**RECORDS FOR THIS TASK**:
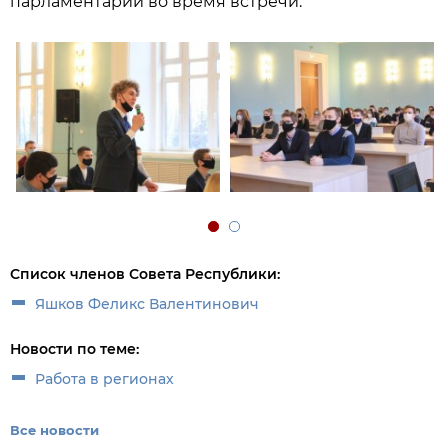
парламентарий во время встречи.
Список членов Совета Республики:
Яшков Феликс Валентинович
Новости по теме:
Работа в регионах
Все новости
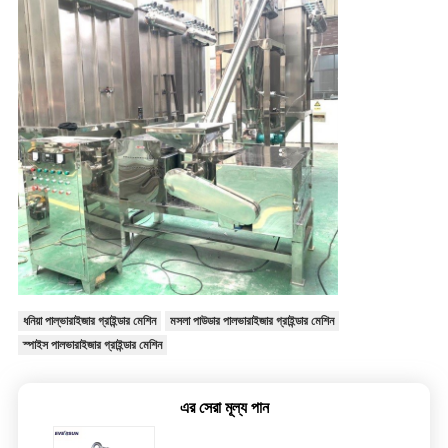
ধনিয়া পাল্ভারাইজার গ্রাইন্ডার মেশিন
মসলা পাউডার পালভারাইজার গ্রাইন্ডার মেশিন
স্পাইস পালভারাইজার গ্রাইন্ডার মেশিন
এর সেরা মূল্য পান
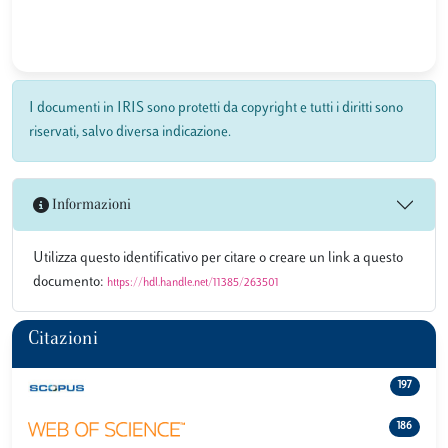
I documenti in IRIS sono protetti da copyright e tutti i diritti sono
riservati, salvo diversa indicazione.
Informazioni
Utilizza questo identificativo per citare o creare un link a questo
documento:
https://hdl.handle.net/11385/263501
Citazioni
197
186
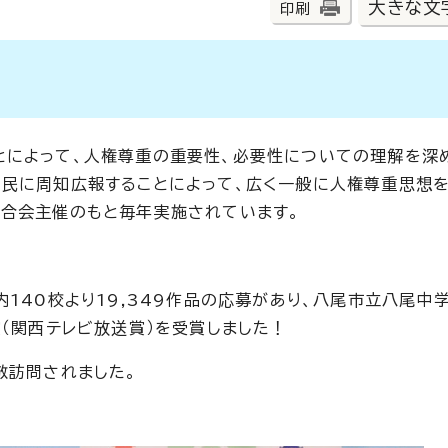
大きな文
印刷
とによって、人権尊重の重要性、必要性についての理解を深
国民に周知広報することによって、広く一般に人権尊重思想
連合会主催のもと毎年実施されています。
140校より19,349作品の応募があり、八尾市立八尾中
（関西テレビ放送賞）を受賞しました！
敬訪問されました。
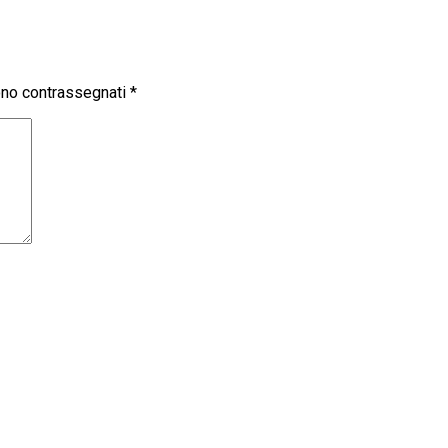
sono contrassegnati
*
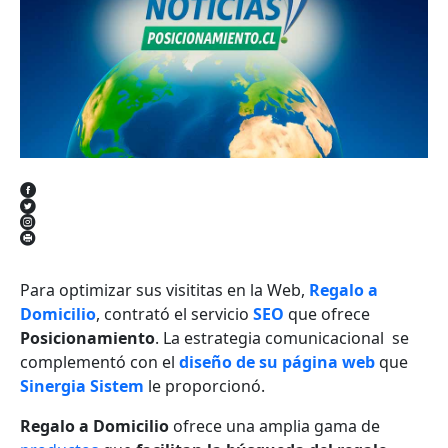
Para optimizar sus visititas en la Web,
Regalo a
Domicilio
, contrató el servicio
SEO
que ofrece
Posicionamiento
. La estrategia comunicacional se
complementó con el
diseño de su página web
que
Sinergia Sistem
le proporcionó.
Regalo a Domicilio
ofrece una amplia gama de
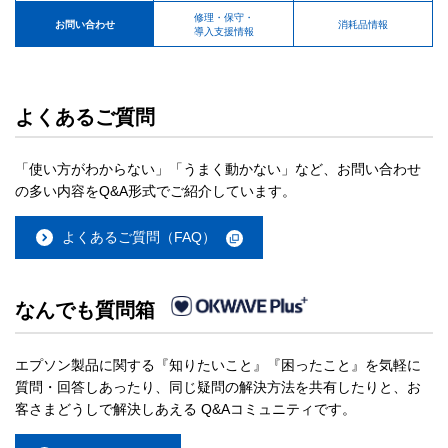
修理・保守・
お問い合わせ
消耗品情報
導入支援情報
よくあるご質問
「使い方がわからない」「うまく動かない」など、お問い合わせ
の多い内容をQ&A形式でご紹介しています。
よくあるご質問（FAQ）
なんでも質問箱
エプソン製品に関する『知りたいこと』『困ったこと』を気軽に
質問・回答しあったり、同じ疑問の解決方法を共有したりと、お
客さまどうしで解決しあえる Q&Aコミュニティです。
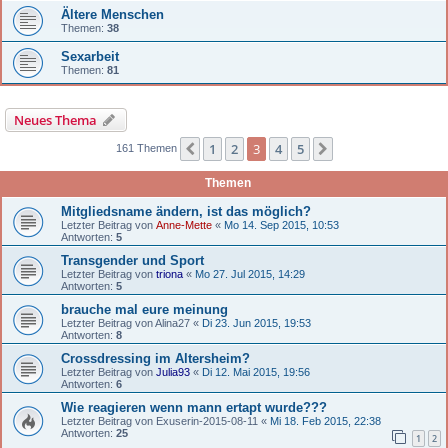
Ältere Menschen
Themen:
38
Sexarbeit
Themen:
81
Neues Thema
1
2
3
4
5
Vorherige
Nächste
161 Themen
Themen
Mitgliedsname ändern, ist das möglich?
Letzter Beitrag von
Anne-Mette
«
Mo 14. Sep 2015, 10:53
Antworten:
5
Transgender und Sport
Letzter Beitrag von
triona
«
Mo 27. Jul 2015, 14:29
Antworten:
5
brauche mal eure meinung
Letzter Beitrag von
Alina27
«
Di 23. Jun 2015, 19:53
Antworten:
8
Crossdressing im Altersheim?
Letzter Beitrag von
Julia93
«
Di 12. Mai 2015, 19:56
Antworten:
6
Wie reagieren wenn mann ertapt wurde???
Letzter Beitrag von
Exuserin-2015-08-11
«
Mi 18. Feb 2015, 22:38
Antworten:
25
1
2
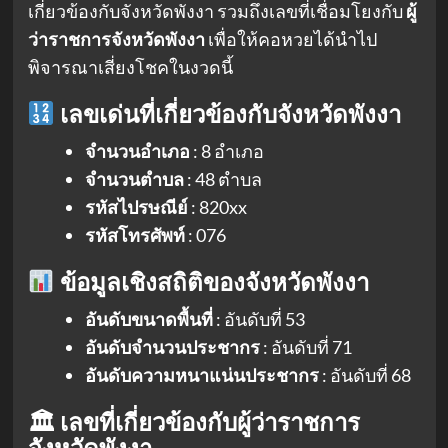
เกี่ยวข้องกับจังหวัดพังงา รวมถึงเลขที่เชื่อมโยงกับ
ผู้
ว่าราชการจังหวัดพังงา
เพื่อให้คอหวยได้นำไป
พิจารณาเสี่ยงโชคในงวดนี้
เลขเด่นที่เกี่ยวข้องกับจังหวัดพังงา
จำนวนอำเภอ
: 8 อำเภอ
จำนวนตำบล
: 48 ตำบล
รหัสไปรษณีย์
: 820xx
รหัสโทรศัพท์
: 076
ข้อมูลเชิงสถิติของจังหวัดพังงา
อันดับขนาดพื้นที่
: อันดับที่ 53
อันดับจำนวนประชากร
: อันดับที่ 71
อันดับความหนาแน่นประชากร
: อันดับที่ 68
🏛 เลขที่เกี่ยวข้องกับผู้ว่าราชการ
จังหวัดพังงา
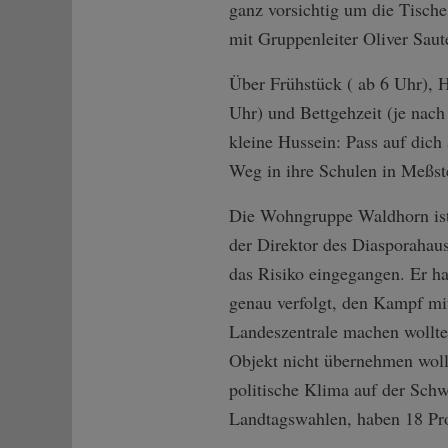
ganz vorsichtig um die Tische
mit Gruppenleiter Oliver Saut
Über Frühstück ( ab 6 Uhr), 
Uhr) und Bettgehzeit (je nach
kleine Hussein: Pass auf dich 
Weg in ihre Schulen in Meßst
Die Wohngruppe Waldhorn ist
der Direktor des Diasporahaus
das Risiko eingegangen. Er ha
genau verfolgt, den Kampf mi
Landeszentrale machen wollte,
Objekt nicht übernehmen wollt
politische Klima auf der Schwä
Landtagswahlen, haben 18 Pro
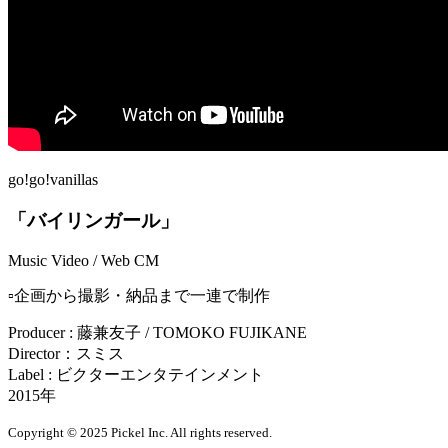
go!go!vanillas
「バイリンガール」
Music Video / Web CM
▫️企画から撮影・納品まで一連で制作
Producer : 藤兼友子 / TOMOKO FUJIKANE
Director：スミス
Label : ビクターエンタテインメント
2015年
Copyright © 2025 Pickel Inc. All rights reserved.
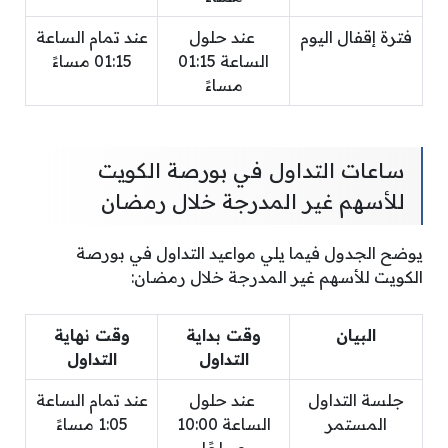
فترة إقفال اليوم
عند حلول
عند تمام الساعة
الساعة 01:15
01:15 مساءً
مساءً
ساعات التداول في بورصة الكويت
للأسهم غير المدرجة خلال رمضان
يوضح الجدول فيما يلي مواعيد التداول في بورصة
الكويت للأسهم غير المدرجة خلال رمضان:
البيان
وقت بداية
وقت نهاية
التداول
التداول
جلسة التداول
عند حلول
عند تمام الساعة
المستمر
الساعة 10:00
1:05 مساءً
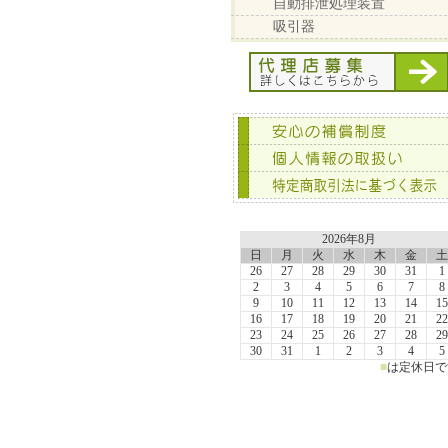
自動排泄処理装置
吸引器
2026年8月
日
月
火
水
木
金
土
26
27
28
29
30
31
1
2
3
4
5
6
7
8
9
10
11
12
13
14
15
16
17
18
19
20
21
22
23
24
25
26
27
28
29
30
31
1
2
3
4
5
■
は定休日で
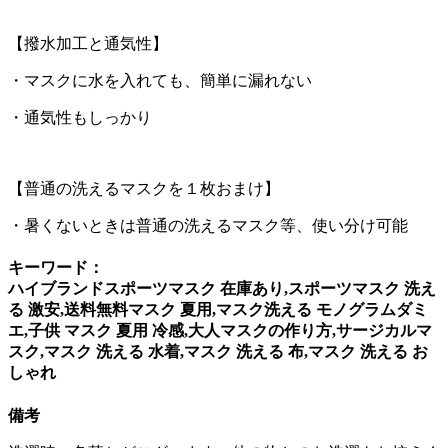
【撥水加工と通気性】
・マスクに水を入れても、簡単に漏れない
・通気性もしっかり
【普通の洗えるマスクを１枚おまけ】
・暑くないときは普通の洗えるマスク等、使い分け可能
キーワード：
ハイブランドスポーツマスク 在庫あり,スポーツマスク 洗え
る 激安,送料無料マスク 夏用,マスク洗える モノグラムダミ
エ,子供 マスク 夏用 冷感,大人マスクの作り方,サージカルマ
スク,マスク 洗える 水着,マスク 洗える 布,マスク 洗える お
しゃれ
備考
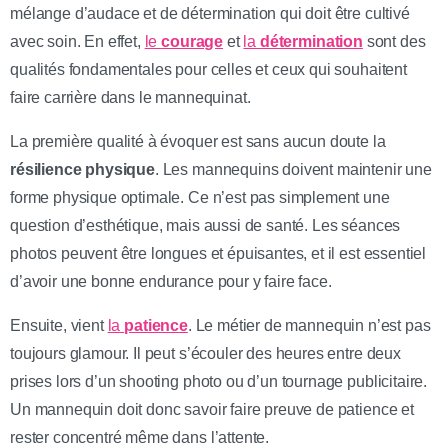
mélange d’audace et de détermination qui doit être cultivé
avec soin. En effet,
le
courage
et
la
détermination
sont des
qualités fondamentales pour celles et ceux qui souhaitent
faire carrière dans le mannequinat.
La première qualité à évoquer est sans aucun doute la
résilience physique
. Les mannequins doivent maintenir une
forme physique optimale. Ce n’est pas simplement une
question d’esthétique, mais aussi de santé. Les séances
photos peuvent être longues et épuisantes, et il est essentiel
d’avoir une bonne endurance pour y faire face.
Ensuite, vient
la
patience
. Le métier de mannequin n’est pas
toujours glamour. Il peut s’écouler des heures entre deux
prises lors d’un shooting photo ou d’un tournage publicitaire.
Un mannequin doit donc savoir faire preuve de patience et
rester concentré même dans l’attente.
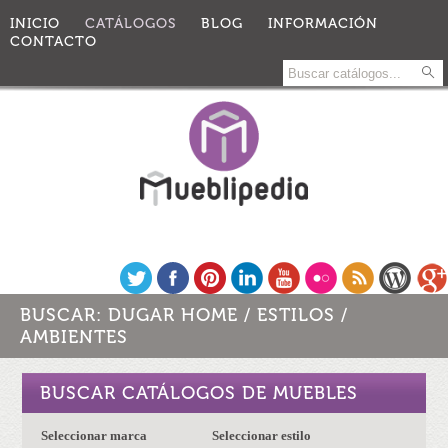
INICIO
CATÁLOGOS
BLOG
INFORMACIÓN
CONTACTO
BUSCAR:
DUGAR HOME
/
ESTILOS
/
AMBIENTES
BUSCAR CATÁLOGOS DE MUEBLES
Seleccionar marca
Seleccionar estilo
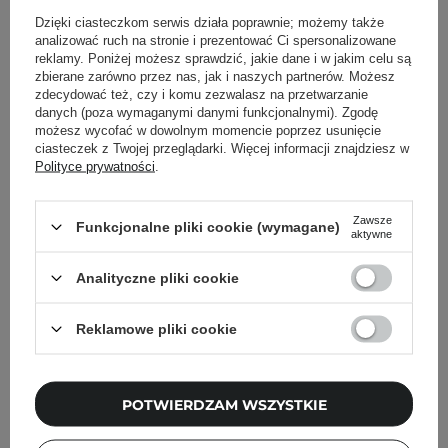
Powrót do Cosipedii
Dzięki ciasteczkom serwis działa poprawnie; możemy także
analizować ruch na stronie i prezentować Ci spersonalizowane
reklamy. Poniżej możesz sprawdzić, jakie dane i w jakim celu są
Pokaż więcej wpisów z
Marzec 2020
zbierane zarówno przez nas, jak i naszych partnerów. Możesz
zdecydować też, czy i komu zezwalasz na przetwarzanie
danych (poza wymaganymi danymi funkcjonalnymi). Zgodę
możesz wycofać w dowolnym momencie poprzez usunięcie
ciasteczek z Twojej przeglądarki. Więcej informacji znajdziesz w
Polityce prywatności
.
Newsletter Cosibella
Zawsze
Funkcjonalne pliki cookie (wymagane)
aktywne
Pielęgnacyjne checklisty, eksperckie porady,
beauty nowości - prosto na maila!
Analityczne pliki cookie
Podaj swój adres email
Reklamowe pliki cookie
Zgadzam się na otrzymywanie
wiadomości marketingowych i
POTWIERDZAM WSZYSTKIE
przetwarzanie moich danych przez
Cosibella sp. z o.o, zgodnie z
polityką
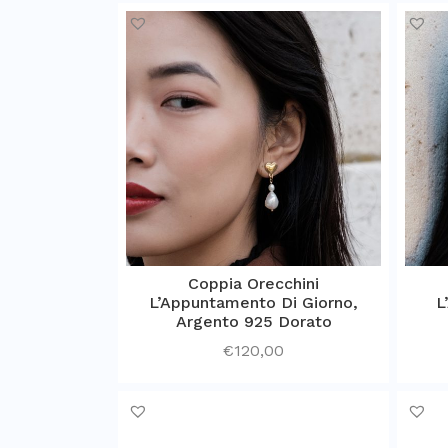
Coppia Orecchini
L’Appuntamento Di Giorno,
L
Argento 925 Dorato
€
120,00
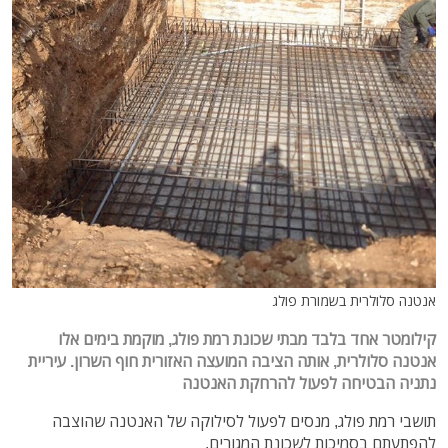
אנטנה סלולרית בשמורת פולג
קילומטר אחד בלבד מבתי שכונת רמת פולג, מוקמת בימים אלו
אנטנה סלולרית, אותה הציבה המועצה האזורית חוף השרון. עיריית
נתניה הבטיחה לפעול להרחקת האנטנה
תושבי רמת פולג, מנסים לפעול לסילוקה של האנטנה שהוצבה
להפתעתם בסמיכות לשכונת המגורים.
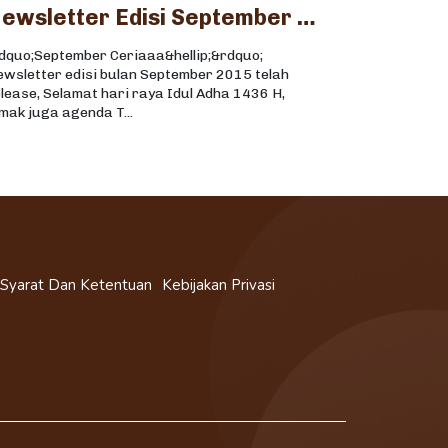
Newsletter Edisi September 2015
ldquo;September Ceriaaa&hellip;&rdquo;
ewsletter edisi bulan September 2015 telah
lease, Selamat hari raya Idul Adha 1436 H,
mak juga agenda T...
Syarat Dan Ketentuan
Kebijakan Privasi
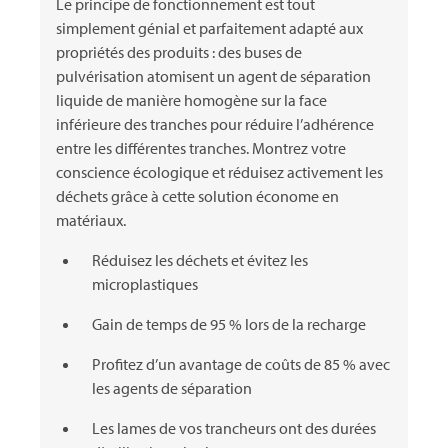
Le principe de fonctionnement est tout
simplement génial et parfaitement adapté aux
propriétés des produits : des buses de
pulvérisation atomisent un agent de séparation
liquide de manière homogène sur la face
inférieure des tranches pour réduire l’adhérence
entre les différentes tranches. Montrez votre
conscience écologique et réduisez activement les
déchets grâce à cette solution économe en
matériaux.
Réduisez les déchets et évitez les
microplastiques
Gain de temps de 95 % lors de la recharge
Profitez d’un avantage de coûts de 85 % avec
les agents de séparation
Les lames de vos trancheurs ont des durées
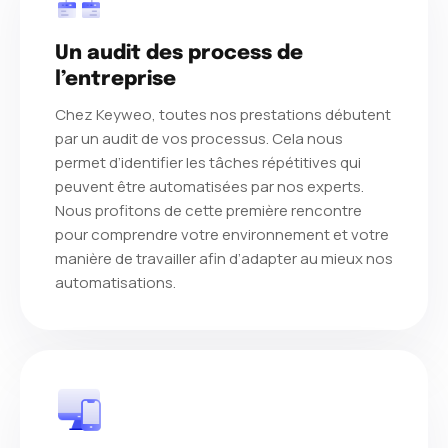
Un audit des process de
l’entreprise
Chez Keyweo, toutes nos prestations débutent
par un audit de vos processus. Cela nous
permet d’identifier les tâches répétitives qui
peuvent être automatisées par nos experts.
Nous profitons de cette première rencontre
pour comprendre votre environnement et votre
manière de travailler afin d’adapter au mieux nos
automatisations.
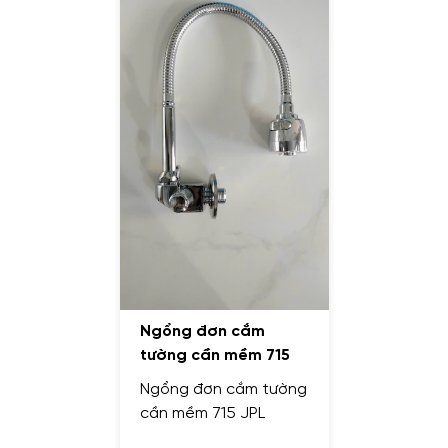
Ngổng đơn cắm
tường cần mềm 715
JPL
Ngổng đơn cắm tường
cần mềm 715 JPL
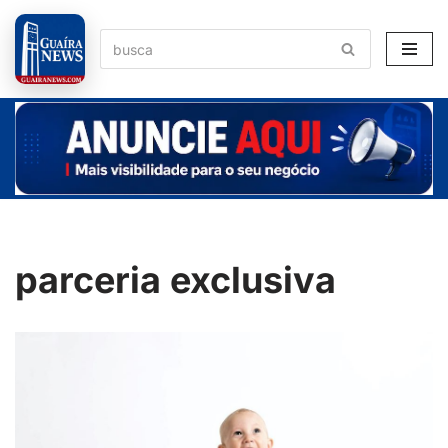
Pular
para
o
conteúdo
parceria exclusiva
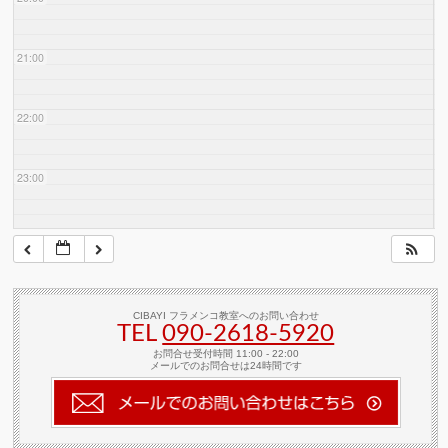
21:00
22:00
23:00
CIBAYI フラメンコ教室へのお問い合わせ
TEL
090-2618‐5920
お問合せ受付時間 11:00 - 22:00
メールでのお問合せは24時間です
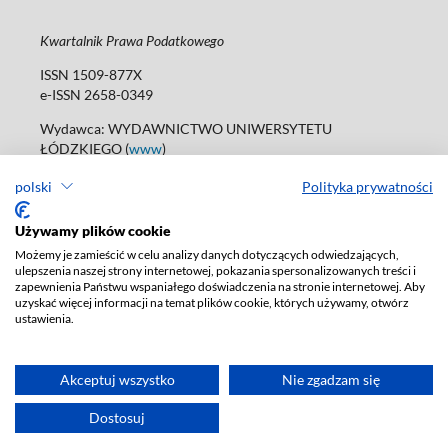
Kwartalnik Prawa Podatkowego
ISSN 1509-877X
e-ISSN 2658-0349
Wydawca: WYDAWNICTWO UNIWERSYTETU
ŁÓDZKIEGO (
www
)
ul. Jana Matejki 34A, 90-237 Łódź
polski
Polityka prywatności
tel. 42 235 01 65; 42 635 55 80
Biuro:
journals@uni.lodz.pl
Używamy plików cookie
Deklaracja dostępności
Możemy je zamieścić w celu analizy danych dotyczących odwiedzających,
ulepszenia naszej strony internetowej, pokazania spersonalizowanych treści i
zapewnienia Państwu wspaniałego doświadczenia na stronie internetowej. Aby
uzyskać więcej informacji na temat plików cookie, których używamy, otwórz
ustawienia.
Akceptuj wszystko
Nie zgadzam się
Dostosuj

**TASK INSTRUCTIONS**: Locate all lines in the listing above with the word "ofrece". Copy them.

**SOLUTION FOR THIS TASK**:
que ofrece
ofrece una amplia gama de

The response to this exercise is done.